Man Accused of Killing Wife Breaks Down in Court

Kassim Al-Himidi is accused of killing his wife, Shaima Alawadi in the couple's El Cajon home in March 2012

An El Cajon man accused of killing his wife has been ordered to stand trial for murder.

Kassim Al-Himidi, 49, faces charges of first degree murder in the beating of his wife, Shaima Alawadi, 32. On Thursday, he broke down in court as his daughter described finding her mother lying in a pool of blood.

Alawadi – an Iraqi immigrant -- was found unconscious inside her home in the 500 block of Skyview Street in March 2012.

Her 17-year-old daughter, Fatima, found her on the floor of their dining room with a suspicious note nearby.

Fatima was home the morning of the attack and said she heard a squeal and glass shattering. When she came downstairs, she saw her mother's feet near the kitchen entry and blood on the floor. She called 911.

As she testified Thursday, her father cried openly in court. Speaking in Arabic to his defense team and translator while wiping away tears.

The courtroom was filled with members of Alawadi's family, visiting from Houston, including the victim's brother, Hasseneen Alawadi.

Fatima testified that her parents' marriage started experiencing trouble in August 2011. Things really got bad in January, she said.

Her mother had planned to get a divorce and move to Texas, Fatima said. She testified that her father saw the divorce papers and laughed at her mother. She said her mother was furious that he wasn't taking her seriously.

Fatima also testified that her father would beg Alawadi to stay with him, telling her that he loved her.

When the family found a handwritten note on the carpet of the home (pictured right), the daughter testified that she begged her parents to call 911 but her mother thought it was a prank.

Then after her mother's death, Fatima testified she heard Al-Himidi say he had thrown objects out of his van "shoes and a metal thing."

"He said yes, that he did throw it away because he was afraid that the cops will suspect it was him," she testified.

After Alawadi's death, the defendant immediately traveled to Iraq to bury his wife.

He returned to the U.S. two weeks later and said he came back because he had nothing to hide. He has pleaded not guilty.

Fatima also testified that even with the troubled marriage, she never witnessed her father striking her mother or any other member of the family. 

Alawadi's death reverberated across the nation until El Cajon police detectives later said the killing was an isolated incident and records suggested Alawadi's death may not have been a hate crime but rather one of domestic violence.

On Thursday, the victim's brother, Hasseneen Alawadi, told NBC 7 he knows Al-Himidi is guilty.

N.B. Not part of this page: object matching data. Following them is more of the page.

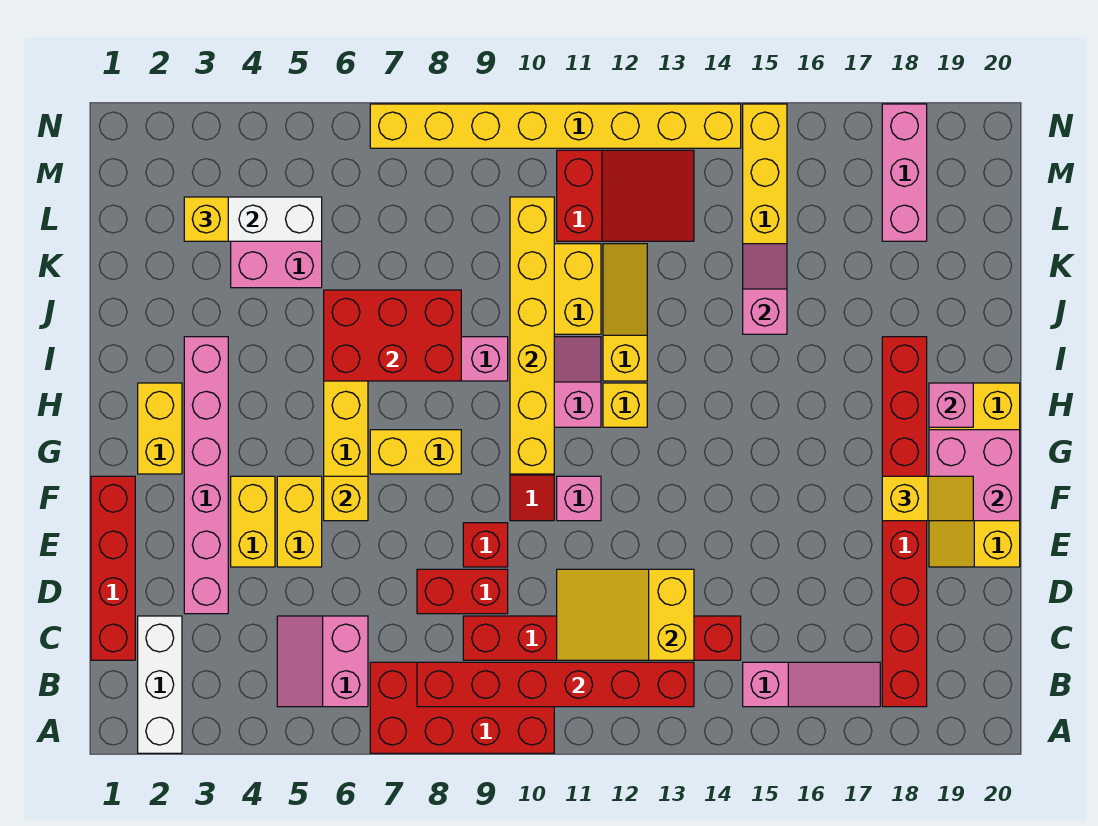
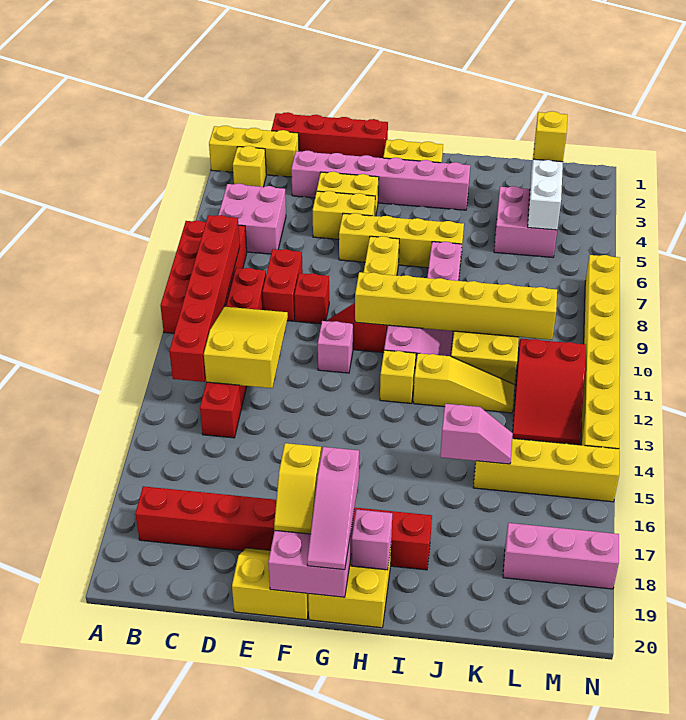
white brick A2:C2 level 1 -> yellow brick A2:C2 level 1
pink slope B5:C6 level 1 top 6 -> pink brick B5:C6 level 1
pink slope B15:B17 level 1 top 15 -> pink slope G18:G20 level 3 top 18
yellow brick F6 level 2 -> yellow brick B3 level 1
red brick I6:J8 level 2 -> none

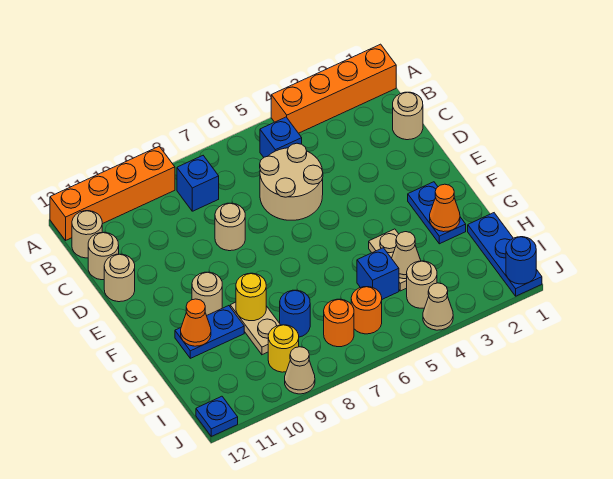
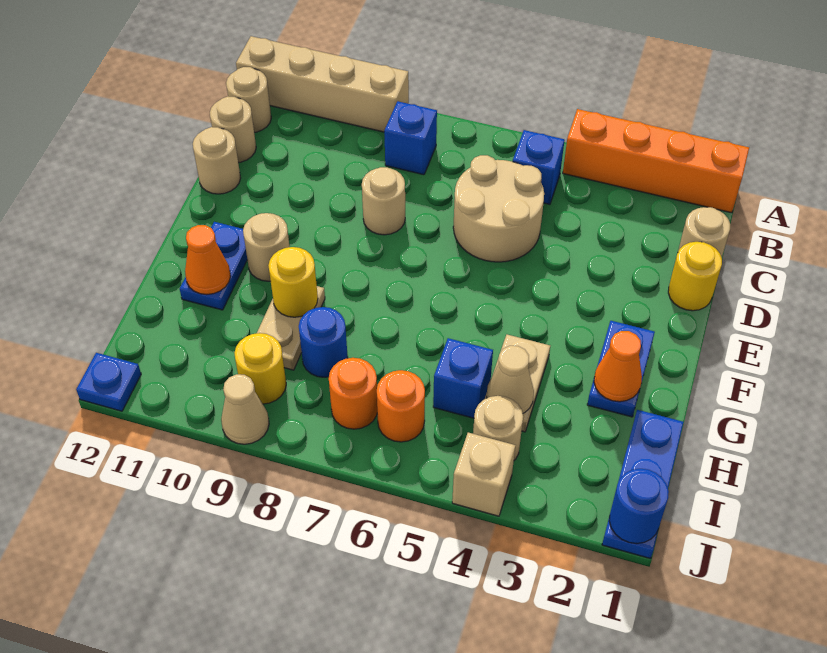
orange brick A9:A12 level 1 -> tan brick A9:A12 level 1
none -> yellow round brick D1 level 1
blue plate G10:G11 level 1 -> blue plate F11:G11 level 1
tan cone J4 level 1 -> tan brick J4 level 1

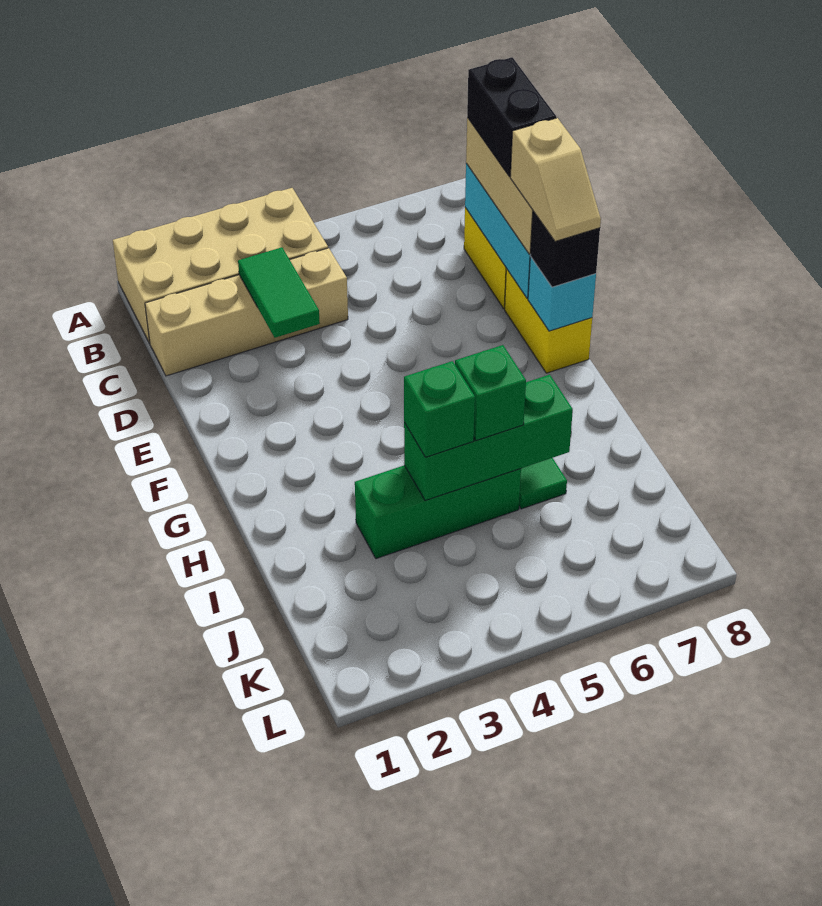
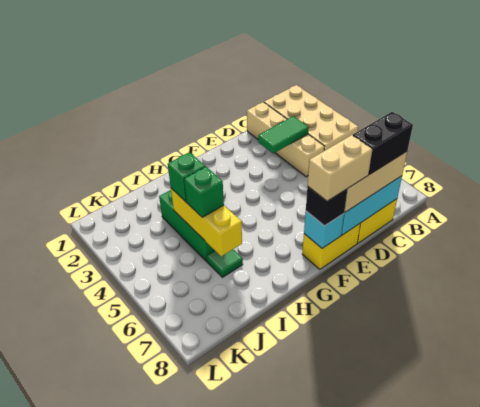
tan slope E8:F8 level 4 top E -> tan brick E8:F8 level 4
green brick I4:I6 level 2 -> yellow brick I4:I6 level 2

"We know the truth, but it has to be proven here in court today. The truth is, Kassim Al-Himihi killed my sister," said Hasseneen.

"When [Shaima] left home for two days [before her murder], she was coming to my house, to me and my other brother's house, to run away from him [Al-Himidi]," he added.

On Friday, a judge ordered Al-Himidi to stand trial for the murder of his wife. The trial is set to begin next month. If convicted, Al-Himidi faces 26 years to life in prison.